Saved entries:
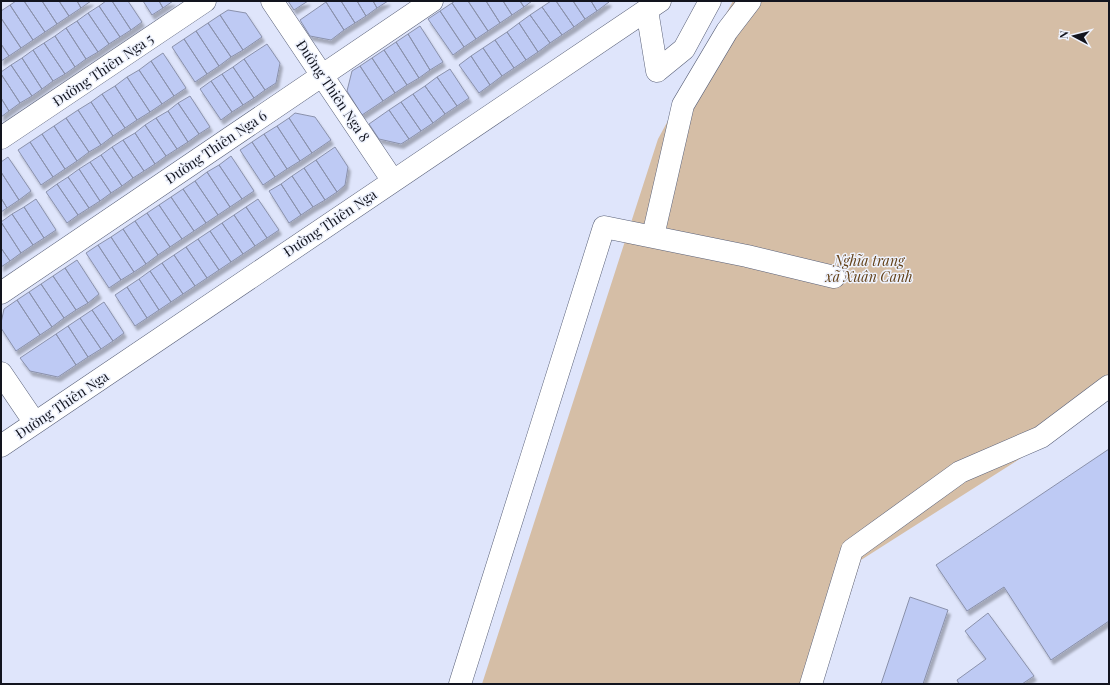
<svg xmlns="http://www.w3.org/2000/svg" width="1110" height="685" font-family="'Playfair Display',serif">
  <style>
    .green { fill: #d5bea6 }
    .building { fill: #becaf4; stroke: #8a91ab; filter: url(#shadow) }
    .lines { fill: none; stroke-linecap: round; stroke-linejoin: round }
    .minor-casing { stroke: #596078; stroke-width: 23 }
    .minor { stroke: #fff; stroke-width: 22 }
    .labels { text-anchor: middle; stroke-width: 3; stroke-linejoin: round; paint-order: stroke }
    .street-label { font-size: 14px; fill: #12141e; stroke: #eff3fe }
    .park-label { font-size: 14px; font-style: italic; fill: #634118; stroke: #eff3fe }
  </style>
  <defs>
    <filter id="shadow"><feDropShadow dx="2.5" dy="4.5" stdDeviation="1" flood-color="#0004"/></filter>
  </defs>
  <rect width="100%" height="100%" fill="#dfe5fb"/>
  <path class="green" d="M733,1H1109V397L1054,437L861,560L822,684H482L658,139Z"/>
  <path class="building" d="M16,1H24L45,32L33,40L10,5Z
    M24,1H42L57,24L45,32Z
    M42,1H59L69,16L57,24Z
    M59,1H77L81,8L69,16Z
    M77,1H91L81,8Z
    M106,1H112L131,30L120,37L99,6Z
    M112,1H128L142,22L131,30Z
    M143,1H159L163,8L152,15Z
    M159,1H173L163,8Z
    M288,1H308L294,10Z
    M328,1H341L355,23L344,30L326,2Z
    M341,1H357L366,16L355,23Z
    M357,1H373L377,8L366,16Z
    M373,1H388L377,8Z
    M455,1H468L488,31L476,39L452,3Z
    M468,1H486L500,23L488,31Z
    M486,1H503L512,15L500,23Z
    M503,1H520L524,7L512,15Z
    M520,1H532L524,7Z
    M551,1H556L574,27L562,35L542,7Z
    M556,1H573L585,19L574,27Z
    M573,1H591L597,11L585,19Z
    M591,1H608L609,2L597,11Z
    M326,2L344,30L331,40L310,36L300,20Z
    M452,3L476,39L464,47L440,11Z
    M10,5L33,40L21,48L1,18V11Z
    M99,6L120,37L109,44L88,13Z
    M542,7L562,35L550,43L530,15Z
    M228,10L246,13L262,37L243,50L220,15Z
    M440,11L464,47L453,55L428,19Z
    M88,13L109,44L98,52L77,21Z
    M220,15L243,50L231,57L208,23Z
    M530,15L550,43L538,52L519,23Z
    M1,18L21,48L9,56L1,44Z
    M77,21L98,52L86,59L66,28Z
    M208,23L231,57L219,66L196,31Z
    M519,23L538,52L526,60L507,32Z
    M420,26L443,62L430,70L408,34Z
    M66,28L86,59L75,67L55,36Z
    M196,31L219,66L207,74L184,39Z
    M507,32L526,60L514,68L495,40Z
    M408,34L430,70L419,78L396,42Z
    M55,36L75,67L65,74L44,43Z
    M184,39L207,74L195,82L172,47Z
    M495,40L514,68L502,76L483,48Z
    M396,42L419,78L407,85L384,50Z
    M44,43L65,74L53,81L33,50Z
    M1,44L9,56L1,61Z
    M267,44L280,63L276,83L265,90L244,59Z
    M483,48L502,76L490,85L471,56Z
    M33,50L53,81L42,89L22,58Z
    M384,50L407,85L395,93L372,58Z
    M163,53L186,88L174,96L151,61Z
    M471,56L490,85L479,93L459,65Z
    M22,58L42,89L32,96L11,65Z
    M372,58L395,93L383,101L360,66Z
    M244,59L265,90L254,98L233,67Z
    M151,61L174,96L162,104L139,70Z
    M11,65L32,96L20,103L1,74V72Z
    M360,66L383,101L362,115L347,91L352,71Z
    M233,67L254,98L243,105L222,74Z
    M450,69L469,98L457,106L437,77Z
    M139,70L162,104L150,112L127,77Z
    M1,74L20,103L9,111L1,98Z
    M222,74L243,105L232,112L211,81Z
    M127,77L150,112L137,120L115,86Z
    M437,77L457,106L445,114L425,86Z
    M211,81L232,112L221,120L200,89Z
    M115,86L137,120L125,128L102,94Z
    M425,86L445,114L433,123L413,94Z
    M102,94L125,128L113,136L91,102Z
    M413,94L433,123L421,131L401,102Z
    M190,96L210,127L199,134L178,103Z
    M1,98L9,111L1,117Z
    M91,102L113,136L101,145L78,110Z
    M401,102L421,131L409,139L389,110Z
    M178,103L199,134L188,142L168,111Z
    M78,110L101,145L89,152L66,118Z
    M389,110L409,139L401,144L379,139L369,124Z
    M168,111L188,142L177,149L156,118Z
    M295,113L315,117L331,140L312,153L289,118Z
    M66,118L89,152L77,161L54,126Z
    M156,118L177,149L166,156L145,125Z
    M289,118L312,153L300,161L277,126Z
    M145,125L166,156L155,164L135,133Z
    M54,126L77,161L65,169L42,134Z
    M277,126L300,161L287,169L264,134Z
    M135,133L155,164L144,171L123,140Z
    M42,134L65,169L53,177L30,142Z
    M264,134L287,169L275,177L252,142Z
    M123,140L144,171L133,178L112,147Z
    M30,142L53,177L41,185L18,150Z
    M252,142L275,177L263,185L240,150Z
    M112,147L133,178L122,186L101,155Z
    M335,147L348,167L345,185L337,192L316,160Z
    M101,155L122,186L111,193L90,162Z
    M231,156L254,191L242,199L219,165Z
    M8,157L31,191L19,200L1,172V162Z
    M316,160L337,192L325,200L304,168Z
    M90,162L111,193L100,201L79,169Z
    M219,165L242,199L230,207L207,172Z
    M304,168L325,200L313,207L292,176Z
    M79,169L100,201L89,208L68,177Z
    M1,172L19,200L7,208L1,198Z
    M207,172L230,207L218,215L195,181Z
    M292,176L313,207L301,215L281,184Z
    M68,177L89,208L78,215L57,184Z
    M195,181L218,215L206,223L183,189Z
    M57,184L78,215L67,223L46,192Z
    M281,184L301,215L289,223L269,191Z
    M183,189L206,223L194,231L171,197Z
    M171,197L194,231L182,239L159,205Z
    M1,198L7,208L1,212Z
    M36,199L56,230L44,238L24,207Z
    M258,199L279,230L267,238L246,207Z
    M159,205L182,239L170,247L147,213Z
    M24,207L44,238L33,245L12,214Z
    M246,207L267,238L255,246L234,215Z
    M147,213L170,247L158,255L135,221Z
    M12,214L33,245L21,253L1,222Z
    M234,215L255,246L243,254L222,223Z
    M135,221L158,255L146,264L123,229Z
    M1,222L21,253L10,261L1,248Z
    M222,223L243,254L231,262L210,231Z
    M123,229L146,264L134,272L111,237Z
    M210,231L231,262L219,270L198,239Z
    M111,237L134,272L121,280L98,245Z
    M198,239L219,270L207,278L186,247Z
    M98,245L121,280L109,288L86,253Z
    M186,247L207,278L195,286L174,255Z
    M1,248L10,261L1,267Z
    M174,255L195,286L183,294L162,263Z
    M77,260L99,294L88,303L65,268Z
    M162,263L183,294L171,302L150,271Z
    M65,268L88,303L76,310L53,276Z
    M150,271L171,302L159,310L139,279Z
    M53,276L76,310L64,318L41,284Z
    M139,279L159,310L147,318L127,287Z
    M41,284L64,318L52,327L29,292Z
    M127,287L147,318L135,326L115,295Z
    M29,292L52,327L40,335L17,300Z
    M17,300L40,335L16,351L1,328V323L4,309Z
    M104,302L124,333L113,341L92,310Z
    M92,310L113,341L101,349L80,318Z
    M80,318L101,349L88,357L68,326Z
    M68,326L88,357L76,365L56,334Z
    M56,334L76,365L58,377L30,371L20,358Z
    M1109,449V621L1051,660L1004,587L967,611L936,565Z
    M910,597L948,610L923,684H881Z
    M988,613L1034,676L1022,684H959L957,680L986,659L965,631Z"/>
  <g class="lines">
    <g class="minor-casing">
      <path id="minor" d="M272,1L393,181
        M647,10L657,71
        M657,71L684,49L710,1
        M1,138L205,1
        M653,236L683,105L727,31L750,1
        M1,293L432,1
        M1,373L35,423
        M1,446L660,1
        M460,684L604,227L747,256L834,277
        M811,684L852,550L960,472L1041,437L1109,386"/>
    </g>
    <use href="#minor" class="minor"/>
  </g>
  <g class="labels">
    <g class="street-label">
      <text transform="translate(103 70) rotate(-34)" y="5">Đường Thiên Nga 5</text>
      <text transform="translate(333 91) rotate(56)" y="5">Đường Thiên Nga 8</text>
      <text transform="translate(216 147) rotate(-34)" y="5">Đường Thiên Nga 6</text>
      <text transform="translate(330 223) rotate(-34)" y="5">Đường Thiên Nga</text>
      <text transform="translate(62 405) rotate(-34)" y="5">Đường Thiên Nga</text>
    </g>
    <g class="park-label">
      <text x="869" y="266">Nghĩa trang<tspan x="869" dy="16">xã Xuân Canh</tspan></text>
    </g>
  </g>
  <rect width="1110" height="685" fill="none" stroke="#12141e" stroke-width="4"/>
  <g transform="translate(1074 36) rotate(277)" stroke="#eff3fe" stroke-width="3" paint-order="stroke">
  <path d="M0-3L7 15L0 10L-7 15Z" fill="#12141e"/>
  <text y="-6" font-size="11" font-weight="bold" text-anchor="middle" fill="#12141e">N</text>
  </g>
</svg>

Task description: Where does the word "lines" appear in the records? Copy every line that holds it.

Expected output:
    .lines { fill: none; stroke-linecap: round; stroke-linejoin: round }
  <g class="lines">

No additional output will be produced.